# Keyboard Inventions



## MudPuppy2015 (Apr 7, 2011)

Of all the invented third party keyboards I have not seen any with the numbers and letters on the same screen. I an not an application designer. But, is it that hard to invent a keyboard application that has this feature?


----------



## sobeit (Nov 11, 2007)

it has more to do with screen space than not being about to do it. On the side note, there are apps out there that do have both on the screen.


----------



## MudPuppy2015 (Apr 7, 2011)

sobeit said:


> it has more to do with screen space than not being about to do it. On the side note, there are apps out there that do have both on the screen.


 I have one but I can not make that my default keyboard on iPad. Space just one more line. All that would need to. all that has to be done is make the other letter keys a bit smaller.

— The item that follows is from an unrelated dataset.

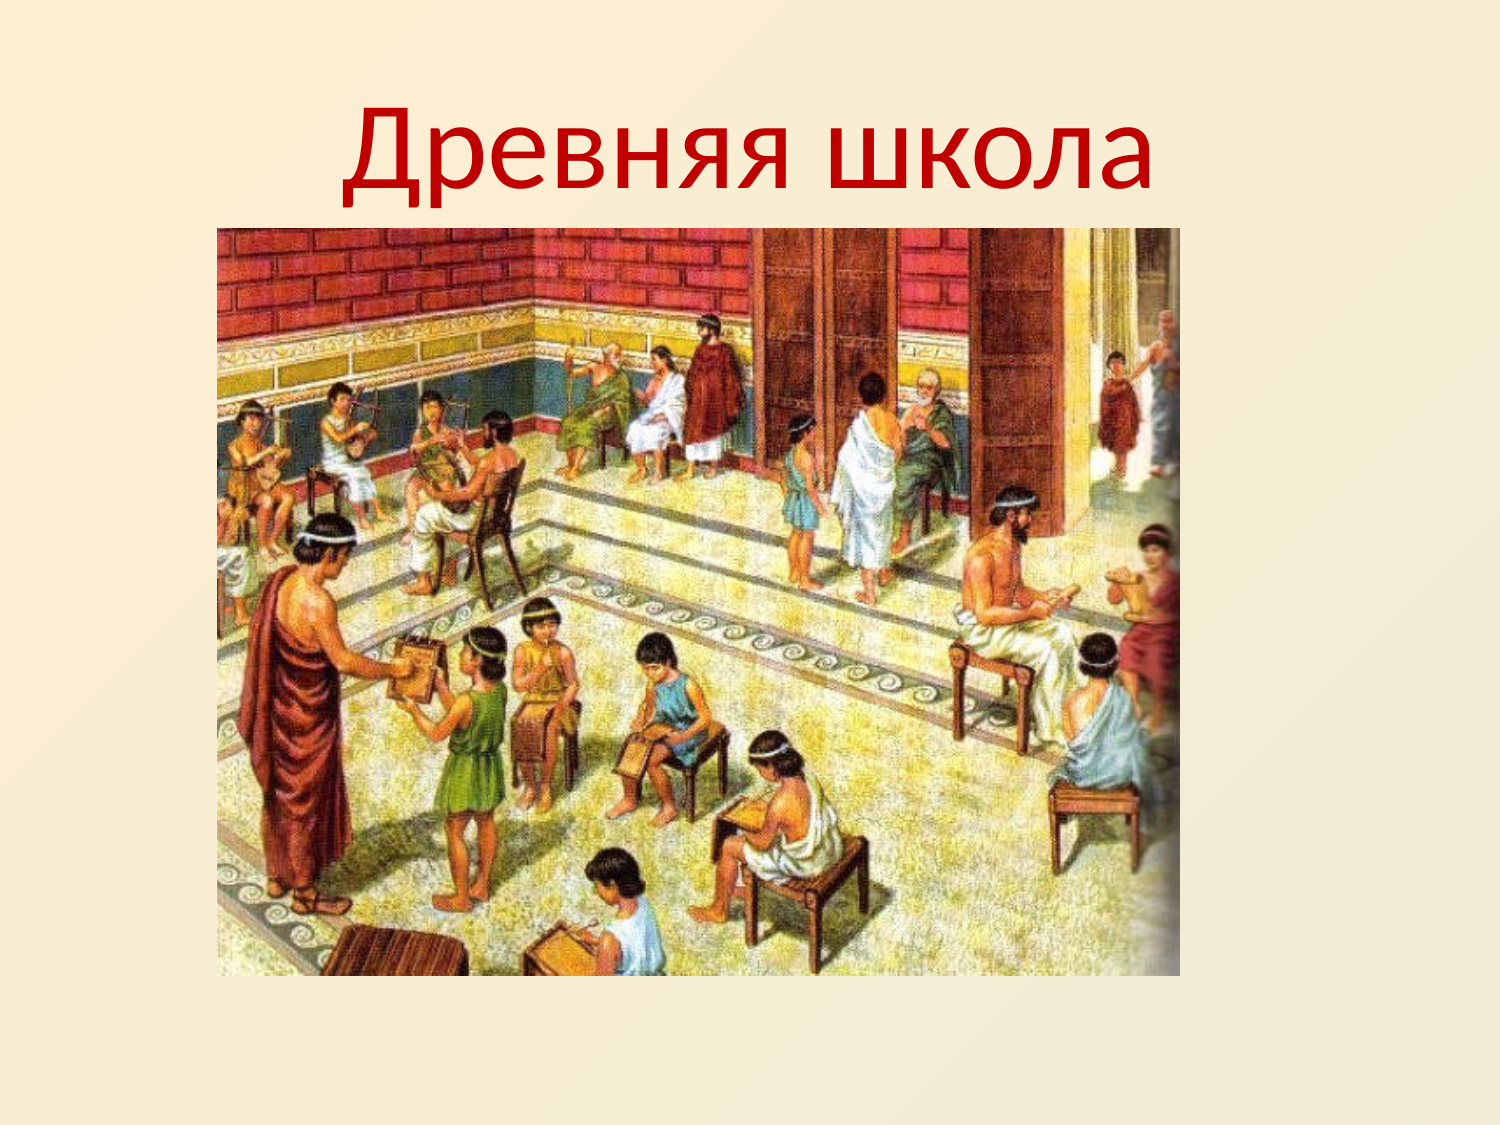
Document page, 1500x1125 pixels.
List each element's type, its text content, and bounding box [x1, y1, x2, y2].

picture [217, 228, 1180, 977]
title Древняя школа [75, 45, 1425, 233]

Here is the one I am referring to.

The one that I have is the only one that I saw so far in the App Store.


----------



## Masterchiefxx17 (Feb 27, 2010)

You can typically customize SwiftKey to have those settings (At least you can on Android):

SwiftKey Keyboard for iPhone, iPad & iPod Touch


----------



## MudPuppy2015 (Apr 7, 2011)

Masterchiefxx17 said:


> You can typically customize SwiftKey to have those settings (At least you can on Android): SwiftKey Keyboard for iPhone, iPad & iPod Touch


Not on this version. I put a suggestion this feature be added.


----------